Bill Radke discusses the week’s news with Alex Hudson, Saul Gamoran, and Mike Davis



A Seattle group is now collecting signatures to put a new tax on the ballot. It's a tax on businesses that pay any employee more than $1 million a year in total compensation. The business would pay a 5% tax on payroll expenses for each of those highly compensated employees including stock options, bonuses, and deferred compensation. This is a way of paying for something that Seattle voters approved last year. That was the so-called "Social Housing" initiative. It would pay for a social housing developer, that will build, acquire, manage, and maintain mixed-income affordable housing for tenants making between 0-120% of the area median income (AMI), with rent priced at 30% of their income. The group behind the tax says it could create up to 2,000 units of permanently affordable, publicly owned housing over a decade. Seattle's Chamber of Commerce opposes this payroll tax. What are the pros and cons?

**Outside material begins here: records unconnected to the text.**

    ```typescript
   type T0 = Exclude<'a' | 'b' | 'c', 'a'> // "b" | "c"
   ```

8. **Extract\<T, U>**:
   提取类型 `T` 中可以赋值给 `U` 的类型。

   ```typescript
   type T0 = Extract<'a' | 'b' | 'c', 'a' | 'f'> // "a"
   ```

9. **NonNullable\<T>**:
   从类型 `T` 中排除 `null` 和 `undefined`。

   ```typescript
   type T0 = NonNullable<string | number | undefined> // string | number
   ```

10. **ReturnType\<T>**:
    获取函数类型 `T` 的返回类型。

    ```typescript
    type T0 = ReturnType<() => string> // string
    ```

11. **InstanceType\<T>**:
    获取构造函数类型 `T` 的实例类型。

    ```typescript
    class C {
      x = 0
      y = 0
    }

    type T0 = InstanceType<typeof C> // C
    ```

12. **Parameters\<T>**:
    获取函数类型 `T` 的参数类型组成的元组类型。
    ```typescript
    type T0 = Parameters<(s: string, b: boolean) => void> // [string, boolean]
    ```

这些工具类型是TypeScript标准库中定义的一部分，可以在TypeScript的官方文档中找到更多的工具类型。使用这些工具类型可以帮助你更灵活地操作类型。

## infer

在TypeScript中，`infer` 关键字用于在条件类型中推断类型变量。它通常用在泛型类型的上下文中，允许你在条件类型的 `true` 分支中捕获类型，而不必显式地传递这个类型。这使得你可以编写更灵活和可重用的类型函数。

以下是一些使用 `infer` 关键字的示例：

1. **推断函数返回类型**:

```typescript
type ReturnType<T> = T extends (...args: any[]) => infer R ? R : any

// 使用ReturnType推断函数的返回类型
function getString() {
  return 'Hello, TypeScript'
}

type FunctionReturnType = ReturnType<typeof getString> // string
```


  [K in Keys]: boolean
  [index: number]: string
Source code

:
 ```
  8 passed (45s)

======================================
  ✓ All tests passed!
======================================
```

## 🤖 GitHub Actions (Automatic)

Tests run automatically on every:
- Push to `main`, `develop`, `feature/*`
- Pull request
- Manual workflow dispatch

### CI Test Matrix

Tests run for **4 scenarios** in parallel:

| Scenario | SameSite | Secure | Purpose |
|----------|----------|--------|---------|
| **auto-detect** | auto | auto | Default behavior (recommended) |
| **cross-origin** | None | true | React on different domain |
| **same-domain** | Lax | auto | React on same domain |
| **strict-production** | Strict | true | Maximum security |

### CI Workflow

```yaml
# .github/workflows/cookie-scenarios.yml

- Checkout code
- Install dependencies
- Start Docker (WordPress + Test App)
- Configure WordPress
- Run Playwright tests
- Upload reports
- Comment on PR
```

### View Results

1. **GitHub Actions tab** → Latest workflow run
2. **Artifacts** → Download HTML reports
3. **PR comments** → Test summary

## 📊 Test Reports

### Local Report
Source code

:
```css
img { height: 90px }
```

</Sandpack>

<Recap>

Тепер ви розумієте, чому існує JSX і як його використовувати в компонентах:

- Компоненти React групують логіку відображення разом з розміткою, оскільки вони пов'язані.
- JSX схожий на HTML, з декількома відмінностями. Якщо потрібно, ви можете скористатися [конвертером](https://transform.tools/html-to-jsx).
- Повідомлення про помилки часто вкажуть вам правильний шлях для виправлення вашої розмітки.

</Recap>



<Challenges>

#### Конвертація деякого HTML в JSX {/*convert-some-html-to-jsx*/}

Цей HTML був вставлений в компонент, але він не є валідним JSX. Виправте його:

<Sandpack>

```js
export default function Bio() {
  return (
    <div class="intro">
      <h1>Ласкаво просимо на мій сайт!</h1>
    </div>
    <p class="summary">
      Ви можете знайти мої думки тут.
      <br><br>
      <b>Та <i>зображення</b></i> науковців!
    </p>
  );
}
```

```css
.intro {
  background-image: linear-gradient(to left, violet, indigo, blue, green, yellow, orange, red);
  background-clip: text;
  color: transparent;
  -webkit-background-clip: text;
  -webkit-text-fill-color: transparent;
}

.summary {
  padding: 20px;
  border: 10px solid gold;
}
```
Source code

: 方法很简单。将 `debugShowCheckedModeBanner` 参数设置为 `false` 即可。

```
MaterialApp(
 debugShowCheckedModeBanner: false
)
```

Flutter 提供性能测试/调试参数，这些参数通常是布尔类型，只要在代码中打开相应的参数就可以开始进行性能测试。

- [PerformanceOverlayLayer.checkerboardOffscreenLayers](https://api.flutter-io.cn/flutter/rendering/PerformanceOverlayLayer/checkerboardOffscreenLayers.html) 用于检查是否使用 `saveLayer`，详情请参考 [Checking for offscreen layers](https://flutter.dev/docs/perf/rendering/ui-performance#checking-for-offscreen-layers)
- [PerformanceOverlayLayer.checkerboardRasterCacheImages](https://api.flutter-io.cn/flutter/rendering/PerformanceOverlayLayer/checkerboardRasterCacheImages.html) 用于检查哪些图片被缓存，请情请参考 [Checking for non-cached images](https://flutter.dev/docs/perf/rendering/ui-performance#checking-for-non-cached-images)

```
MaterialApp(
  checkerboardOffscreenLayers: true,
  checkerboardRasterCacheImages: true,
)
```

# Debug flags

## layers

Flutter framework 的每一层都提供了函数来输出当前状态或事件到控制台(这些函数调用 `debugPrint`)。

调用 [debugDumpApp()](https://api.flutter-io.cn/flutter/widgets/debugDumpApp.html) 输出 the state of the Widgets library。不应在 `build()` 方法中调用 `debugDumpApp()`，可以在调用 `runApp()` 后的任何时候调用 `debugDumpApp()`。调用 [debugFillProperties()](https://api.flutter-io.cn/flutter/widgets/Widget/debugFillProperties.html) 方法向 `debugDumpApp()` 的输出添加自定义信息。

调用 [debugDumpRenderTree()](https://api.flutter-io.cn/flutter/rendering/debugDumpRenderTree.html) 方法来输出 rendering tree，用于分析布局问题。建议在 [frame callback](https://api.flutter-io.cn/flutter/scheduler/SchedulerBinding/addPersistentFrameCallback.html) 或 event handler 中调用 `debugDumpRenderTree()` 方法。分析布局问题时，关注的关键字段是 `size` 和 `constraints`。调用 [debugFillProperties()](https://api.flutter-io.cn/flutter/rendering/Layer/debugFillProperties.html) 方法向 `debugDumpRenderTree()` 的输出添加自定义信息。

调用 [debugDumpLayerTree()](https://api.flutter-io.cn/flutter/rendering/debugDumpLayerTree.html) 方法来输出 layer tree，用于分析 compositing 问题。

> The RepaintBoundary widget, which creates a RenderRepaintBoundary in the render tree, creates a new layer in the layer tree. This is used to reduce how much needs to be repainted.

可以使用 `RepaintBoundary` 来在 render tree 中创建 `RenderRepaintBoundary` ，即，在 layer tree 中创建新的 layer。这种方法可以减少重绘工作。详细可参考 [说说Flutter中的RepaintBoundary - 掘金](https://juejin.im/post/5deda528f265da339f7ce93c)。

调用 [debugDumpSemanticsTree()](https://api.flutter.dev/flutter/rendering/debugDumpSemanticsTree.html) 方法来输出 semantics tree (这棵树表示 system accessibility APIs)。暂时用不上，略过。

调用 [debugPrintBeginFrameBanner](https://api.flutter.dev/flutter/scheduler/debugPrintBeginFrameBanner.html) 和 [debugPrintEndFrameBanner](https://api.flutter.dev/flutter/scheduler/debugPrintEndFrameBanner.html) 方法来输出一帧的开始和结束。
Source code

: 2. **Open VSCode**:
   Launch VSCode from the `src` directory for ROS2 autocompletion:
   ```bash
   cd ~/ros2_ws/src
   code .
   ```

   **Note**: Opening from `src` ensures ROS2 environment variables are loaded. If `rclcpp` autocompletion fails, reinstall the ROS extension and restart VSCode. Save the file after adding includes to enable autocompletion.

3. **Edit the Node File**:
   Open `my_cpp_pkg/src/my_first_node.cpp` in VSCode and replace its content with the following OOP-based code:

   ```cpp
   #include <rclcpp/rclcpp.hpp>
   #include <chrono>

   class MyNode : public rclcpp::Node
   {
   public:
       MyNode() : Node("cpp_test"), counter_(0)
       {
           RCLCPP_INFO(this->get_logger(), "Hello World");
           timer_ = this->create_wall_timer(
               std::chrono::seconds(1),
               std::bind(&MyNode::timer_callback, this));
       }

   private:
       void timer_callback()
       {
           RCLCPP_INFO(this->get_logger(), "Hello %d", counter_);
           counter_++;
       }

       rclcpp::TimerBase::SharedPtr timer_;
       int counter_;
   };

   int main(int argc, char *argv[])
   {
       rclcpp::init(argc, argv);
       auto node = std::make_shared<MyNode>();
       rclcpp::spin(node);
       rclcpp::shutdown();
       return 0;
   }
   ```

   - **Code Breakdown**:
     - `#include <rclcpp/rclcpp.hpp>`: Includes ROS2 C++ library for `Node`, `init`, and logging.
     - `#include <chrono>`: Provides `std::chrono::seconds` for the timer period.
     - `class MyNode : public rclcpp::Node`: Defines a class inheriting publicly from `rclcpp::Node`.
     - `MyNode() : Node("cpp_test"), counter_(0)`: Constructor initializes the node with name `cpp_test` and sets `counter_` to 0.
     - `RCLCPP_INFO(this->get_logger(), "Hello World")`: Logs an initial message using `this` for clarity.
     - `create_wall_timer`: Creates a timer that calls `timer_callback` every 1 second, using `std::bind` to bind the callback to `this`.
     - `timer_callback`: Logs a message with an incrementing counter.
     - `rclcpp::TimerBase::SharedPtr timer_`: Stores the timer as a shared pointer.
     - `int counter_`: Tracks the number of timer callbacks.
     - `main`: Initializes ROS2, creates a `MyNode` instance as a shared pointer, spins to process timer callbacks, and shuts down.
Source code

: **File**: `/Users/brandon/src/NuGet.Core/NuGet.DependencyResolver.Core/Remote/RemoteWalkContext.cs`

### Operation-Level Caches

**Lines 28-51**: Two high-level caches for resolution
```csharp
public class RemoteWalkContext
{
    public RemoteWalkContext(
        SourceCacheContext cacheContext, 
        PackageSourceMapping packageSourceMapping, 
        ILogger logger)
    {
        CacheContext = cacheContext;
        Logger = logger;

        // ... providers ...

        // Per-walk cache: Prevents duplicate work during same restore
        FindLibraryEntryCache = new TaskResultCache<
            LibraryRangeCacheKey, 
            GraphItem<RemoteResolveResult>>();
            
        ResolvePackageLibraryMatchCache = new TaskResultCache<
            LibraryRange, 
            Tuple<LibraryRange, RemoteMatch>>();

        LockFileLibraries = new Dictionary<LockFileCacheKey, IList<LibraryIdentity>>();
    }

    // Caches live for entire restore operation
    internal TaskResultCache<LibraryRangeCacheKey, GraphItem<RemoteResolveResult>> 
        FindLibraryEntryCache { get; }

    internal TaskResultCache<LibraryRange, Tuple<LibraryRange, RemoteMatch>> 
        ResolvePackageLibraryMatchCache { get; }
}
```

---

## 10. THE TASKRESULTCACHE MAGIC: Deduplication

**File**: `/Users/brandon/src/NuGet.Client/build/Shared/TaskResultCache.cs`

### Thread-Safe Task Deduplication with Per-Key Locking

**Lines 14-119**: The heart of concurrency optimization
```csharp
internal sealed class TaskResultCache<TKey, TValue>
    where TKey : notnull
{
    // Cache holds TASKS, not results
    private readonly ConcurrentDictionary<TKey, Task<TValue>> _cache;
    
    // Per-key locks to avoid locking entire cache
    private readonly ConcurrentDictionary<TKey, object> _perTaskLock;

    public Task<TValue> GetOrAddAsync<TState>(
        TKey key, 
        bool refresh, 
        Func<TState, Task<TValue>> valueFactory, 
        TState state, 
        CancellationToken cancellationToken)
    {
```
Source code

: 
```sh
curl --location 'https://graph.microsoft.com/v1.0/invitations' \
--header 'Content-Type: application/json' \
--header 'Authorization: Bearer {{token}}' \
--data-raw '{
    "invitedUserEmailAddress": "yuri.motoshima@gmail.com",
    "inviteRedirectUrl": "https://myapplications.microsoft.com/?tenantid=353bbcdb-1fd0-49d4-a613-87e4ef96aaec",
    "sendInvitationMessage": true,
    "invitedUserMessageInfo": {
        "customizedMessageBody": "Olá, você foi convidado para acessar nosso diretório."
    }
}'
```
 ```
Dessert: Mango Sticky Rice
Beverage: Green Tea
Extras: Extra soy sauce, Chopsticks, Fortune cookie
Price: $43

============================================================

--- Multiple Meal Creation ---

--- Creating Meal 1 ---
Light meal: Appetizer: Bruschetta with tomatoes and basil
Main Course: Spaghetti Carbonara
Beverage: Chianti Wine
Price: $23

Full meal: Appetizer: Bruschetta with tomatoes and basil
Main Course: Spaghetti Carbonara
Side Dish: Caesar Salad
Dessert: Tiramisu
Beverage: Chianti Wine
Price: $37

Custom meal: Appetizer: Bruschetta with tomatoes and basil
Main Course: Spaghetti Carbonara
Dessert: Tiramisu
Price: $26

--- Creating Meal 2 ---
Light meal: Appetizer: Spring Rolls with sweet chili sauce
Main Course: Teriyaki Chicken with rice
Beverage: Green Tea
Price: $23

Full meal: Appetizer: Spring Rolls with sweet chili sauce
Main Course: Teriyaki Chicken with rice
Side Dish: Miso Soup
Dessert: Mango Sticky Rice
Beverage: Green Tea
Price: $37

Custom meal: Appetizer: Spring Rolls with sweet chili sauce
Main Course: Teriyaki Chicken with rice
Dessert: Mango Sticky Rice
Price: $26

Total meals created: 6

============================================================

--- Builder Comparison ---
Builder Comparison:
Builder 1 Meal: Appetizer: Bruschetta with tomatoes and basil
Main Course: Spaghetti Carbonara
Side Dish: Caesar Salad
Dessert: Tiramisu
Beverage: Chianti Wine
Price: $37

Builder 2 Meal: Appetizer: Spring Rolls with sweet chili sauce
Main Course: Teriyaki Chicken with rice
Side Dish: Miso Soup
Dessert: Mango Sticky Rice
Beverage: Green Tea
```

An organization called Strippers Are Workers wants alcohol sales in strip clubs because it means more money for the clubs. Right now, some patrons go into their cars and drink and then come inside. If this changed, dancers could get some of that money if the club is selling alcohol and bartenders could keep an eye on who's getting too drunk. The Legislature is also considering other rules that some strippers want, like a limit on fees strippers must pay to get on stage, and safety protections including panic buttons and blacklists for customers who harass dancers.

Seattle can get back to enforcing its anti-graffiti law after a federal court ruling. That law had been found unconstitutional, but the Court of Appeals overturned that. That means no writing, painting, or drawing on public property without permission. What was supposedly wrong with that law?

The City of Bellevue announced it had found an organization to run a pilot program that lets people live in their vehicles on city-owned property. A youth and Latino-focused organization the serves east King County called 4 Tomorrow will develop and facilitate the program through 2024, with an option to extend to June 2025. The city will pay $672,350 for the program at Lincoln Center. First clients will be there by early spring. Last summer, the city counted 54 vehicles where people were living. The Seattle Times reports the lot will have 20 spaces; a day center with bathrooms, showers, and kitchen facilities; emergency responders; and staff who can connect people to services for employment, medical and mental health care, and other help finding housing. And no drugs allowed. What has the reaction been?